Paula Houston is a dental student at the University of Glasgow. She undertook her elective project in Malawi between the fourth and fifth years of the BDS course. This is her reflection on that elective experience.
In June 2019 I was fortunate enough to travel to Malawi with fellow BDS students, dentists and volunteers with the charity ‘Smileawi’. We were conducting a survey of the prevalence of dental caries in children aged 5-12 years in rural primary schools across the country. We visited six schools in total and surveyed more than 2600 children’s teeth. I believe it will be the largest study of its type among children conducted in Sub-Saharan Africa and it was an invaluable experience.

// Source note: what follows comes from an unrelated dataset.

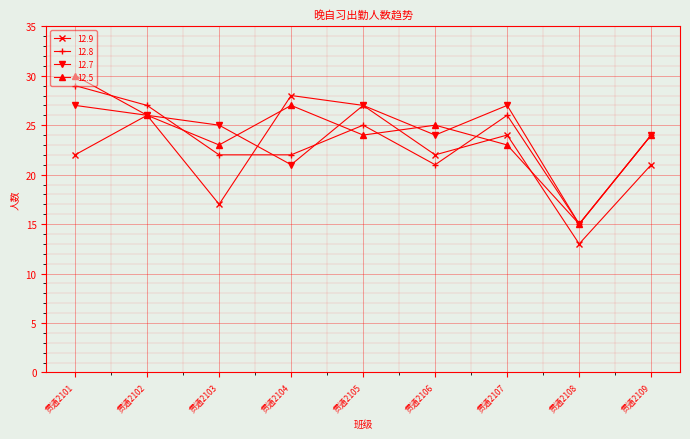

Rank the series by their maximum value, from lowest to highest.

12.7, 12.9, 12.8, 12.5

As a group we discussed and strategized over the daunting task of charting 3000 children’s dentition within the narrow timeframe that we had. (It would require seeing a patient every 2 minutes on average).
We used basic fold down dental chairs (manufactured by the charity Dentaid), a plastic mirror, some cotton wool and a head torch. We took it in turns to assess the patient and to scribe the results and swapped roughly every 20-minutes when inevitable fatigue set in – in order to minimise human error.
In addition to gaining significant data, we were able to give the children of Malawi a positive impression of dental treatment. Unlike children in the UK, most (if not all) of the children that we looked at had no previous experience of dentistry and this survey stood as an opportunity to acclimatise them to dental treatment. It was so encouraging to see how cooperative the children were and how excited they were about our visit!
We had some local Malawian volunteers who helped the children complete the questionnaires and also taught us some useful local phrases.
‘Yasa Mula’ – Open your mouth
‘Yasa Mula Chomeni’ – Open your mouth very much
‘Tawonga chomeni’ – Thank you very much.
These basic words got us by, although admittedly on occasions we mixed up ‘thank you’ with ‘open your mouth’ and had children climbing off of the table post-exam, then jumping back on with wide open mouths in perfect obedience!
For each school that we visited we also spent some time teaching the children some basic oral hygiene and delivering tooth brushing instruction. With the help of our translators, we conjured up a song which reminded the children to brush their teeth twice a day. It wasn’t a chart topper, but it was certainly trending in Malawi! One of the moments that really stands out to me on this trip was hearing an assembly of children singing our song back to us in both Tumbuka and English.
It was an educational trip and checked a box in completion of our required university project, but in the end, it was so much more than that to all of us. Not only have I fallen in love with the beautifully kind people of Malawi, but I am left in awe of the incredible work that Smileawi conduct annually. This small charity, founded by Nigel and Vicky Milne, has made such a noticeable difference to the rural villages of Northern Malawi. They provide emergency dental treatment, in addition to funding dental therapy students to complete their education and provide materials to DCP’s working throughout the country. Furthermore, Smileawi has funded the construction of a kitchen at one of the schools we visited, in order for the children to be fed at school and encourage attendance.
I left Malawi with some great memories, great friends and a great desire to return and help as a dentist in the future.